The things that people really want will always be scarce. Even lower energy prices or better political leaders can't change that reality.


That's a non sequitur. Just because human societies have been getting more and more complex doesn't necessarily mean we need more and more complex governance. We might be better off with radically less governance, and just accept the consequences that sometimes bad things will happen due to lack of governance.


I just don't agree with any of this.

This is a difficult time compared to what? The black plague? WW1?

This is the easiest time ever to be alive.

I would say on a 200 year time line though, the way the black plague broke the power of the Catholic Church, the internet has broke democracy.

The idea democracy is ascendant is pretty delusional IMO.

This professor is still living in the unipolar moment that has passed.


> the way the black plague broke the power of the Catholic Church

I think it is more accurate to say it broke the power of the aristocracy by causing a labour shortage.

The black death happened in the 14th century, the reformation in the 16th


The great news is we can break the internet if needed. It will be torn down and chopped up into moderated walled gardens, it's inevitable. Algorithmic rage bait and echo chambers are incompatible with a functioning society.

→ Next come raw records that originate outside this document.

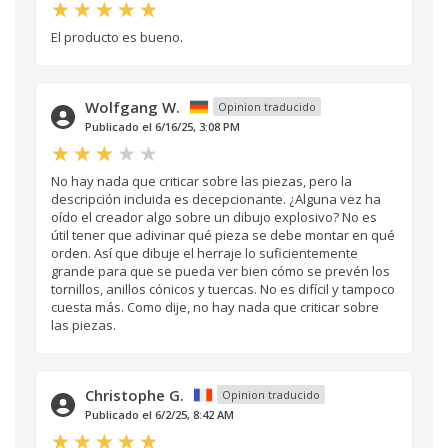
El producto es bueno.
Wolfgang W.
Opinion traducido
Publicado el 6/16/25, 3:08 PM
No hay nada que criticar sobre las piezas, pero la
descripción incluida es decepcionante. ¿Alguna vez ha
oído el creador algo sobre un dibujo explosivo? No es
útil tener que adivinar qué pieza se debe montar en qué
orden. Así que dibuje el herraje lo suficientemente
grande para que se pueda ver bien cómo se prevén los
tornillos, anillos cónicos y tuercas. No es difícil y tampoco
cuesta más. Como dije, no hay nada que criticar sobre
las piezas.
Christophe G.
Opinion traducido
Publicado el 6/2/25, 8:42 AM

> It will be torn down and chopped up into moderated walled gardens, it's inevitable. Algorithmic rage bait and echo chambers are incompatible with a functioning society.

I've reckoned a free global Internet's incompatible with functioning democracy (or most other forms of government) for about a decade now.

I figure our "great firewall" will be in the form of cryptographically origin-attributed routing, and making proxying while stripping that info illegal in most circumstances. Won't cut it to zero, but will make mass anonymous propaganda campaigns a hell of a lot harder. The protocols are already under development, as I understand it.


Definitely a great place to start!

Do you have any links to any material/info on this topic? I'm sure some folks have begun talking about protocols.


BGP route origin validation is already partially deployed in the wild, I believe. I recall reading about BGP replacement protocols years back that were being developed to include even stronger route-signing. Once you have that kind of thing in place, you basically have everything you need for a decentralized, origin-focused great firewall, it's just a matter of activating it.


> I've reckoned a free global Internet's incompatible with functioning democracy (or most other forms of government) for about a decade now.

Alternatively, the internet enables "true" democracy and we're finding out that we don't really like it. There is probably a good reason why our formal "democracies" are more like semi-frequently refreshed dictatorships.


Political scientists just call what we have democracy, same as everyone else. It's a common use of the term by experts in the field.

I don't really see how the Internet has changed how our voting works or the structure of our government, anyway.


> It's a common use of the term by experts in the field.

Sure, but it's clearly something different than people assembling in the town square to flesh out their issues with each other, as democracy was originally seen. Semantic arguments are dumb.

In theory, which is why the name is as such, it need not be any different as the elected employees are only supposed to take the message from their local town square to a central meeting place where, with all the other town square results, things are compiled – to be tarred and feathered if the message changes in transit – but in practice nobody shows up in the local town square and leaves it upon the employee to make guesses about their wishes, thus becoming dictators out of necessity.

> I don't really see how the Internet has changed how our voting works or the structure of our government, anyway.

Why would it? As before, it has reminded us of why we resorted to picking (and maybe not even that) employees to tell us what to do in the first place.


I'm optimistic, if you release enough bots into that ecosystem it is unlikely to survive. It is one of those things where effort is rewarded but also a condition for the game to function. YouTube is already full of videos that seem to have a single line prompt. Those can't generate enough rage to sustain the formula.